◆ **Work order**
In the data that follows, how many lines contain the word "round"? Give only that number.

◆ **Excerpted data**
════════

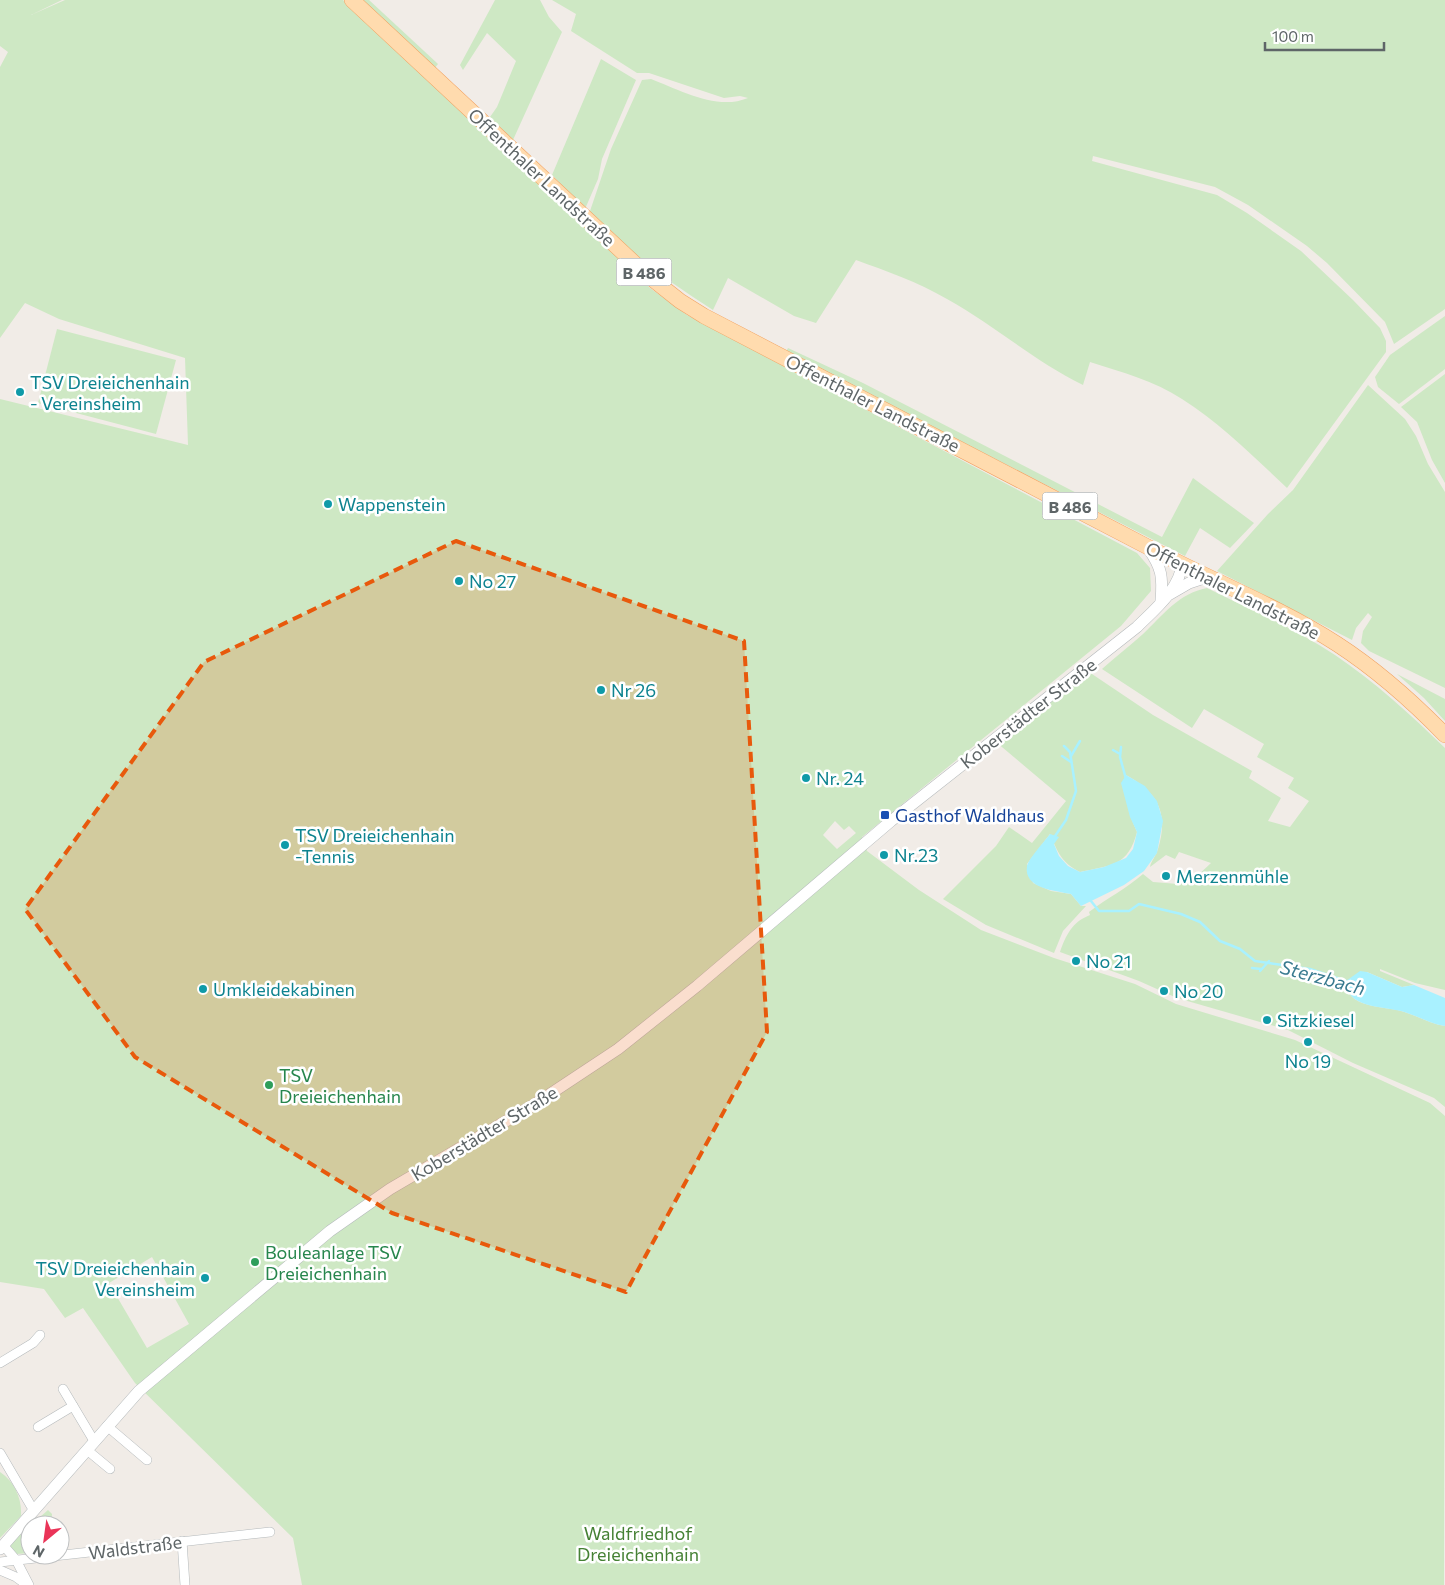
<svg xmlns="http://www.w3.org/2000/svg" width="1445" height="1585" font-family="Commissioner,sans-serif">
<style>
.green{fill:#cee8c4;fill-rule:evenodd}
.water{fill:#a9f1ff}
.lines{fill:none;stroke-linecap:round;stroke-linejoin:round}
.stream{stroke:#a9f1ff;stroke-width:2.5}
.minor-casing{stroke:#b4b9bb;stroke-width:10}
.tertiary-casing{stroke:#b4b9bb;stroke-width:12}
.primary-casing{stroke:#f2a05f;stroke-width:16}
.minor{stroke:#fff;stroke-width:9}
.tertiary{stroke:#fff;stroke-width:11}
.primary{stroke:#ffdbae;stroke-width:15}
.marked{fill:#e8590c;fill-opacity:0.2;stroke:#e8590c;stroke-width:4;stroke-dasharray:10 6;stroke-linejoin:round}
.culture-dot{fill:#0f9aa8;stroke:#fff;stroke-width:2}
.transit-dot{fill:#1a4fb4;stroke:#fff;stroke-width:2}
.leisure-dot{fill:#2e9e5b;stroke:#fff;stroke-width:2}
.labels{text-anchor:middle;dominant-baseline:central;stroke-width:5;stroke-linejoin:round;paint-order:stroke}
.shield{fill:#fff;stroke:#8e9395;stroke-width:1}
.shield-label{font-size:16px;font-weight:bold;fill:#5e6567}
.street-label{font-size:18px;fill:#5e6567;stroke:#fff}
.culture-label{font-size:18px;fill:#0d838f;stroke:#fff;text-anchor:start}
.transit-label{font-size:18px;fill:#164399;stroke:#fff;text-anchor:start}
.leisure-label{font-size:18px;fill:#27864d;stroke:#fff;text-anchor:start}
.park-label{font-size:18px;fill:#458134;stroke:#fff}
.water-label{font-size:19px;font-style:italic;fill:#387a8f;stroke:#fff}
</style>
<rect width="100%" height="100%" fill="#f1ece7"/>
<g class="green">
<path d="M 0,0 L 62,0 L 31,15 L 65,0 L 343,0 L 650,288 L 687,315 L 1137,553 L 1150,568 L 1151,591 L 1121,626 L 862,837 L 867,851 L 919,890 L 981,930 L 1054,958 L 1135,984 L 1176,1004 L 1295,1040 L 1430,1103 L 1445,1116 L 1444,1585 L 302,1585 L 293,1538 L 135,1383 L 83,1308 L 65,1318 L 44,1289 L 0,1282 L 0,399 L 188,445 L 185,358 L 59,319 L 25,303 L 0,338 L 0,67 L 8,52 L 0,46 ZM 835,821 L 844,830 L 849,826 L 856,833 L 837,849 L 823,835 ZM 152,1257 L 189,1324 L 147,1348 L 109,1283 Z"/>
<polygon points="359,0 369,0 438,64 434,69"/>
<polygon points="495,0 540,0 549,17 562,32 513,140 490,117 497,107 516,61 487,33 463,70 460,65"/>
<path d="M 552,0 L 1445,0 L 1445,309 L 1394,344 L 1385,322 L 1327,263 L 1307,246 L 1248,205 L 1215,187 L 1093,156 L 1092,161 L 1217,195 L 1247,213 L 1301,251 L 1353,300 L 1380,328 L 1386,341 L 1386,352 L 1287,488 C 1254,457 1220,423 1182,399 C 1155,381 1121,372 1090,362 L 1083,385 C 1034,361 994,325 947,299 C 918,282 886,271 856,260 L 816,323 L 794,316 L 728,278 L 713,310 C 668,282 628,250 589,214 L 611,149 L 642,80 L 651,79 C 680,90 717,111 748,98 L 740,96 L 724,98 L 649,73 L 637,73 L 571,31 L 576,14 Z"/>
<polygon points="601,59 636,80 602,159 598,179 585,209 552,175"/>
<polygon points="1445,316 1445,369 1399,404 1378,387 1375,377 1390,355"/>
<polygon points="57,329 176,360 156,434 38,403"/>
<polygon points="788,348 863,383 1162,537 1193,478 1254,523 1230,548 1200,528 1185,556 786,352"/>
<polygon points="1445,374 1445,483 1432,460 1417,422 1401,407"/>
<polygon points="1368,385 1405,419 1416,436 1428,464 1445,492 1445,688 1369,651 1361,643 1363,631 1372,617 1368,613 1356,628 1352,640 1217,571 1268,514 1293,490"/>
<path d="M 1207,588 C 1249,609 1296,629 1335,655 C 1375,682 1411,715 1445,748 L 1445,990 L 1415,983 L 1380,969 L 1380,971 L 1414,985 L 1402,987 L 1367,972 L 1346,981 C 1345,1008 1382,1006 1401,1011 C 1416,1015 1430,1024 1445,1026 L 1445,1107 L 1434,1098 L 1353,1063 L 1288,1030 L 1177,998 L 1139,981 L 1060,952 C 1066,935 1072,922 1090,915 L 1089,912 C 1107,898 1126,889 1143,874 L 1153,882 L 1178,884 L 1182,879 L 1195,878 L 1211,863 L 1179,852 L 1175,859 L 1166,855 L 1150,867 C 1151,861 1156,856 1158,849 C 1169,812 1158,793 1126,775 L 1131,818 L 1137,832 C 1128,866 1112,865 1080,872 C 1062,863 1058,853 1050,834 L 1027,864 L 1033,883 L 1051,891 L 1071,894 L 1081,906 L 1086,906 L 1063,931 L 1054,953 L 986,925 L 943,899 L 996,846 L 1009,827 L 1032,843 L 1066,801 L 996,742 L 1089,672 L 1153,715 L 1252,771 L 1249,778 L 1281,798 L 1268,821 L 1290,827 L 1309,801 L 1288,788 L 1294,778 L 1257,757 L 1264,744 L 1204,709 L 1192,728 L 1102,669 C 1115,657 1130,646 1143,634 C 1163,615 1179,593 1207,588 Z"/>
<polygon points="1397,674 1445,699 1445,721 1424,698"/>
<path d="M 0,1472 C 15,1482 22,1499 21,1516 L 0,1538 Z"/>
<polygon points="48,1510 52,1514 51,1525 31,1525"/>
<polygon points="30,1526 30,1553 17,1554 9,1545"/>
</g>
<g class="water">
<path d="M 1126,775 L 1145,786 L 1157,801 L 1163,821 L 1157,853 L 1144,871 L 1124,885 L 1081,906 L 1071,894 C 1057,891 1023,889 1027,866 C 1029,858 1045,841 1050,834 L 1059,837 L 1054,844 L 1059,856 L 1068,866 L 1080,872 L 1104,867 L 1126,858 L 1133,849 L 1137,832 L 1130,817 L 1121,783 Z"/>
<path d="M 1360,971 L 1367,972 L 1402,987 L 1414,985 L 1445,998 L 1445,1026 C 1430,1024 1416,1015 1401,1011 C 1381,1006 1346,1008 1346,981 Z"/>
</g>
<g class="lines">
<g class="stream">
<polyline points="1121,747 1120,757 1126,779"/>
<polyline points="1113,750 1120,754"/>
<polyline points="1062,756 1071,762"/>
<polyline points="1071,756 1080,741"/>
<polyline points="1053,839 1066,820 1076,791 1070,752 1064,746"/>
<polyline points="1091,901 1099,911 1129,911 1139,904 1181,914 1200,922 1220,941 1240,949 1255,961 1310,969 1349,982"/>
<polyline points="1252,968 1261,969"/>
<polyline points="1260,971 1269,961"/>
</g>
<defs>
<g id="minor">
<polyline points="0,1363 33,1343 40,1335"/>
<polyline points="63,1389 94,1441"/>
<polyline points="107,1426 147,1460"/>
<polyline points="38,1427 73,1406"/>
<polyline points="87,1450 110,1469"/>
<polyline points="0,1453 34,1511"/>
<polyline points="182,1541 185,1585"/>
<polyline points="4,1546 16,1560 29,1585"/>
<polyline points="0,1562 270,1532"/>
<polyline points="0,1570 16,1577 27,1585"/>
</g>
<g id="tertiary">
<path d="M 1148,548 C 1162,568 1163,577 1161,601"/>
<polyline points="1170,594 1189,583 1207,577"/>
<path d="M 0,1549 L 139,1391 L 330,1231 L 390,1189 L 535,1104 L 618,1049 L 697,986 L 891,821 L 1137,627 C 1154,610 1180,589 1182,564"/>
</g>
<path id="primary" d="M 352,0 L 646,274 L 680,301 L 704,316 C 851,392 998,469 1146,546 C 1208,579 1278,606 1337,644 C 1377,670 1412,701 1445,735"/>
</defs>
<use href="#minor" class="minor-casing"/>
<use href="#tertiary" class="tertiary-casing"/>
<use href="#primary" class="primary-casing"/>
<use href="#minor" class="minor"/>
<use href="#tertiary" class="tertiary"/>
<use href="#primary" class="primary"/>
</g>
<path class="marked" d="M 456,541 L 744,641 L 767,1032 L 626,1292 L 392,1213 L 135,1057 L 25,909 L 204,662 Z"/>
<g class="culture-dot">
<circle cx="20" cy="392" r="5"/>
<circle cx="328" cy="504" r="5"/>
<circle cx="459" cy="581" r="5"/>
<circle cx="601" cy="690" r="5"/>
<circle cx="806" cy="778" r="5"/>
<circle cx="285" cy="845" r="5"/>
<circle cx="884" cy="855" r="5"/>
<circle cx="1166" cy="876" r="5"/>
<circle cx="1076" cy="961" r="5"/>
<circle cx="203" cy="989" r="5"/>
<circle cx="1164" cy="991" r="5"/>
<circle cx="1267" cy="1020" r="5"/>
<circle cx="1308" cy="1042" r="5"/>
<circle cx="205" cy="1278" r="5"/>
</g>
<rect class="transit-dot" x="880" y="810" width="10" height="10" rx="2.5"/>
<g class="leisure-dot">
<circle cx="269" cy="1085" r="5"/>
<circle cx="255" cy="1262" r="5"/>
</g>
<g class="labels">
<g class="shield">
<rect x="616.5" y="258.5" width="55" height="27" rx="4"/>
<rect x="1042.5" y="492.5" width="55" height="27" rx="4"/>
</g>
<g class="shield-label">
<text x="644" y="272">B 486</text>
<text x="1070" y="506">B 486</text>
</g>
<g class="street-label">
<text transform="translate(542 177) rotate(43)">Offenthaler Landstraße</text>
<text transform="translate(873 403) rotate(27)">Offenthaler Landstraße</text>
<text transform="translate(1233 590) rotate(27)">Offenthaler Landstraße</text>
<text transform="translate(1028 713) rotate(-38)">Koberstädter Straße</text>
<text transform="translate(484 1133) rotate(-31)">Koberstädter Straße</text>
<text transform="translate(135 1547) rotate(-7)">Waldstraße</text>
</g>
<g class="culture-label">
<text x="30" y="382">TSV Dreieichenhain<tspan x="30" dy="21">- Vereinsheim</tspan></text>
<text x="338" y="504">Wappenstein</text>
<text x="469" y="581">No 27</text>
<text x="611" y="690">Nr 26</text>
<text x="816" y="778">Nr. 24</text>
<text x="295" y="835">TSV Dreieichenhain<tspan x="295" dy="21">-Tennis</tspan></text>
<text x="894" y="855">Nr.23</text>
<text x="1176" y="876">Merzenmühle</text>
<text x="1086" y="961">No 21</text>
<text x="213" y="989">Umkleidekabinen</text>
<text x="1174" y="991">No 20</text>
<text x="1277" y="1020">Sitzkiesel</text>
<text x="1308" y="1061" text-anchor="middle">No 19</text>
<text x="195" y="1268" text-anchor="end">TSV Dreieichenhain<tspan x="195" dy="21">Vereinsheim</tspan></text>
</g>
<g class="transit-label">
<text x="895" y="815">Gasthof Waldhaus</text>
</g>
<g class="leisure-label">
<text x="279" y="1075">TSV<tspan x="279" dy="21">Dreieichenhain</tspan></text>
<text x="265" y="1252">Bouleanlage TSV<tspan x="265" dy="21">Dreieichenhain</tspan></text>
</g>
<g class="park-label">
<text x="638" y="1533">Waldfriedhof<tspan x="638" dy="21">Dreieichenhain</tspan></text>
</g>
<g class="water-label">
<text transform="translate(1323 977) rotate(15)">Sterzbach</text>
</g>
</g>
<g transform="translate(45 1540) rotate(209)"><circle r="24" fill="#ffffff" stroke="#bfc1c2"/>
<path d="M0-4L9 19L0 12L-9 19Z" fill="#ea3458"/>
<text y="-8" font-size="14" font-weight="bold" text-anchor="middle" fill="#5e6567">N</text>
</g>
<path d="M1265 42v8h119v-8" fill="none" stroke="#5e6567" stroke-width="2.5"/>
<text x="1272" y="42" font-size="15" fill="#5e6567" stroke="#ffffff" stroke-width="4" paint-order="stroke">100 m</text>
</svg>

════════

◆ **Written answer**
3